[Source material]:
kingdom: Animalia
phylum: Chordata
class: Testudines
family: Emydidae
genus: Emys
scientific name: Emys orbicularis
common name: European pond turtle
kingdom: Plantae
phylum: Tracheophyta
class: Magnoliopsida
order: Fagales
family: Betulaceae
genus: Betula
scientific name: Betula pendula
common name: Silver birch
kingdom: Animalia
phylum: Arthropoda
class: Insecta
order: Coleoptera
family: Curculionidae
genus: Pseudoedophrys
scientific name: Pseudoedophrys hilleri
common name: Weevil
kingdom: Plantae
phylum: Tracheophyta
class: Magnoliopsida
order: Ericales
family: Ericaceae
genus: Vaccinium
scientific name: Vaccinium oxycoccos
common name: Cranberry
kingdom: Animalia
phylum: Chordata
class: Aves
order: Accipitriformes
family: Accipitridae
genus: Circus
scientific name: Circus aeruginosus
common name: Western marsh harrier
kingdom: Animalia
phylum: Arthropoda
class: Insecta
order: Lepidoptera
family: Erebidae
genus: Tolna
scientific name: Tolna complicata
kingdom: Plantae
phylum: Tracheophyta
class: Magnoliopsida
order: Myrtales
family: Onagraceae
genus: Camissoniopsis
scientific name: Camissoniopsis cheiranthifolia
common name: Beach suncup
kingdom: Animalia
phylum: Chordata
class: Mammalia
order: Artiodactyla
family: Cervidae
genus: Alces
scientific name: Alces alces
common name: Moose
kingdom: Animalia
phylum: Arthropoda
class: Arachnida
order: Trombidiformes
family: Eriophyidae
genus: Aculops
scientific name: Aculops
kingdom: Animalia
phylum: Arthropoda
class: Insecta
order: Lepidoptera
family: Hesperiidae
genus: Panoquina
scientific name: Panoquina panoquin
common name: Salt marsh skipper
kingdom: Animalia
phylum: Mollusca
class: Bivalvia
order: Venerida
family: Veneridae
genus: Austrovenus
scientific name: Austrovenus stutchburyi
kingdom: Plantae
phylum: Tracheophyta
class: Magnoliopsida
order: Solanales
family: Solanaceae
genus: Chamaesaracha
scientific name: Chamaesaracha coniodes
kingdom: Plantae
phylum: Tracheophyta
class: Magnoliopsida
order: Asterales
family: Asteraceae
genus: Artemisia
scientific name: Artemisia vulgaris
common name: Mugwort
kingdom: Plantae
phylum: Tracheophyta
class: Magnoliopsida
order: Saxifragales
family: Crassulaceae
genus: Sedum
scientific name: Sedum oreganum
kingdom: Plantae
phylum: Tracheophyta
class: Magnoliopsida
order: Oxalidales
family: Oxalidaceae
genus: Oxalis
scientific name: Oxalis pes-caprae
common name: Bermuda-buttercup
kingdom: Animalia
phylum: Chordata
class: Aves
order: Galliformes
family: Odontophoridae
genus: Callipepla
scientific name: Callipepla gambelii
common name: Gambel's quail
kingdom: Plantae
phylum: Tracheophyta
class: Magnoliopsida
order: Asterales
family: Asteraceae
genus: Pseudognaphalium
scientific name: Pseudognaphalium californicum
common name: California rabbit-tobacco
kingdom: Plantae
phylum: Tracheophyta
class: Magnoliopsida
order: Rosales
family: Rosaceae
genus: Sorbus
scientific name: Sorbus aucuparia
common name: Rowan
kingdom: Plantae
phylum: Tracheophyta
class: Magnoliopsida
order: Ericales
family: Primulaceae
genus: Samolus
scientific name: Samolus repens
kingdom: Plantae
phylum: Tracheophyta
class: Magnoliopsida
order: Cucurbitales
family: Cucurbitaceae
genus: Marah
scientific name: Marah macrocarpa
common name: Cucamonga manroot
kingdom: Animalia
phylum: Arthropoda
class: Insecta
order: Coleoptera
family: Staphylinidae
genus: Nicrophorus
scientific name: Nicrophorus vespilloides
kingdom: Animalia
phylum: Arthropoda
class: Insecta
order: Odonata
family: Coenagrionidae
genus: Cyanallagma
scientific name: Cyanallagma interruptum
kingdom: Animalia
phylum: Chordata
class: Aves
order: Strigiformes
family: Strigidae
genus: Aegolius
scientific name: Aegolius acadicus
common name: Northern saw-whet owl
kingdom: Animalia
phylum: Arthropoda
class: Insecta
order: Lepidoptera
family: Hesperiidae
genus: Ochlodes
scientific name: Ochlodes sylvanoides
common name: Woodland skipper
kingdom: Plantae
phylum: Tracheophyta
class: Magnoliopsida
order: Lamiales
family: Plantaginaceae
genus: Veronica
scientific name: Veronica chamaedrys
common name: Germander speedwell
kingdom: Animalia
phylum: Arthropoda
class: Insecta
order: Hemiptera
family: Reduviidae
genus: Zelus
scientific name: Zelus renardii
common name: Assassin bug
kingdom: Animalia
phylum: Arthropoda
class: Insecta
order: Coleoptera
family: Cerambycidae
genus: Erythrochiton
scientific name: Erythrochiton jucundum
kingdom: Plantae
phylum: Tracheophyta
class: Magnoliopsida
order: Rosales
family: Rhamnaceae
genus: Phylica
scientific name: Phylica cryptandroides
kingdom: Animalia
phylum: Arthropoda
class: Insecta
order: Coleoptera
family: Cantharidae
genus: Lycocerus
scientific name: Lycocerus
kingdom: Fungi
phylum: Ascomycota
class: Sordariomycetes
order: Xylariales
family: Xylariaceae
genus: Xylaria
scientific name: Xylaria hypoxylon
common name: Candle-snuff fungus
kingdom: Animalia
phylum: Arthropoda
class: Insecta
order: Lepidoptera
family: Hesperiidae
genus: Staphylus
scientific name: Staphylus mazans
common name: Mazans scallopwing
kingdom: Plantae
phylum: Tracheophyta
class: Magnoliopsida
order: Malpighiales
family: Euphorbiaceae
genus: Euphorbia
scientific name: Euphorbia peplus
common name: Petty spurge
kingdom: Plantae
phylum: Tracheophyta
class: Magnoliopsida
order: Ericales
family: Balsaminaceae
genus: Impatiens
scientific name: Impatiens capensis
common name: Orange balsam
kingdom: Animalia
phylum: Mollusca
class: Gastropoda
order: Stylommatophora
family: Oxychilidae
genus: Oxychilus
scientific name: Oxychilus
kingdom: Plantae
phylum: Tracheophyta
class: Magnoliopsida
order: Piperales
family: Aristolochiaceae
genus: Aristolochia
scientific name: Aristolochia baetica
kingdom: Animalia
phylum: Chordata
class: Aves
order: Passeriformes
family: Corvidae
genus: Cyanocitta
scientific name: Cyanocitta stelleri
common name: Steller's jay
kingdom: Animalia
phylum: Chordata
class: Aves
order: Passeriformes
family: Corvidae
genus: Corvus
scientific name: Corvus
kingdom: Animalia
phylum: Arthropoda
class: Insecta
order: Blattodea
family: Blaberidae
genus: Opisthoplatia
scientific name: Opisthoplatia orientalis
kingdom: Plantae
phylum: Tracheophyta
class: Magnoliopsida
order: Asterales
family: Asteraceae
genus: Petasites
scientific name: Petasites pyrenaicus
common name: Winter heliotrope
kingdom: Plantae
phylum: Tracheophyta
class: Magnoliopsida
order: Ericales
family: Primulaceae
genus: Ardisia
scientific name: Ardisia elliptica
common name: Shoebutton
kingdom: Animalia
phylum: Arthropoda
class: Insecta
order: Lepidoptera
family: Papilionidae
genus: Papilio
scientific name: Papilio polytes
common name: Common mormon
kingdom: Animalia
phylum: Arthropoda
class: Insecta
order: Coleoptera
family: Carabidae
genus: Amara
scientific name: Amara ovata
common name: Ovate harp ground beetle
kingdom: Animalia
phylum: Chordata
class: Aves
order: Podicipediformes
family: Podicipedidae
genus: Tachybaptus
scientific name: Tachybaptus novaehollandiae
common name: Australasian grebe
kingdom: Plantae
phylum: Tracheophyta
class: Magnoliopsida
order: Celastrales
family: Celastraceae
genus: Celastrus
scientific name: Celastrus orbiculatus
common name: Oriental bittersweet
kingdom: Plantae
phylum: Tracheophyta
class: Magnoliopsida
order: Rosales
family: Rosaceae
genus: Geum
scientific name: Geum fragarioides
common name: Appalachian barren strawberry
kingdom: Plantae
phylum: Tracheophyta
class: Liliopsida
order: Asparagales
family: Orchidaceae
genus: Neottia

[What is needed]: From the items above, copy out the part that opens with the line containing "common name: Western marsh harrier" and closes with the line containing "order: Artiodactyla", keeping both of those lines and every line between them.

[Correct output]:
common name: Western marsh harrier
kingdom: Animalia
phylum: Arthropoda
class: Insecta
order: Lepidoptera
family: Erebidae
genus: Tolna
scientific name: Tolna complicata
kingdom: Plantae
phylum: Tracheophyta
class: Magnoliopsida
order: Myrtales
family: Onagraceae
genus: Camissoniopsis
scientific name: Camissoniopsis cheiranthifolia
common name: Beach suncup
kingdom: Animalia
phylum: Chordata
class: Mammalia
order: Artiodactyla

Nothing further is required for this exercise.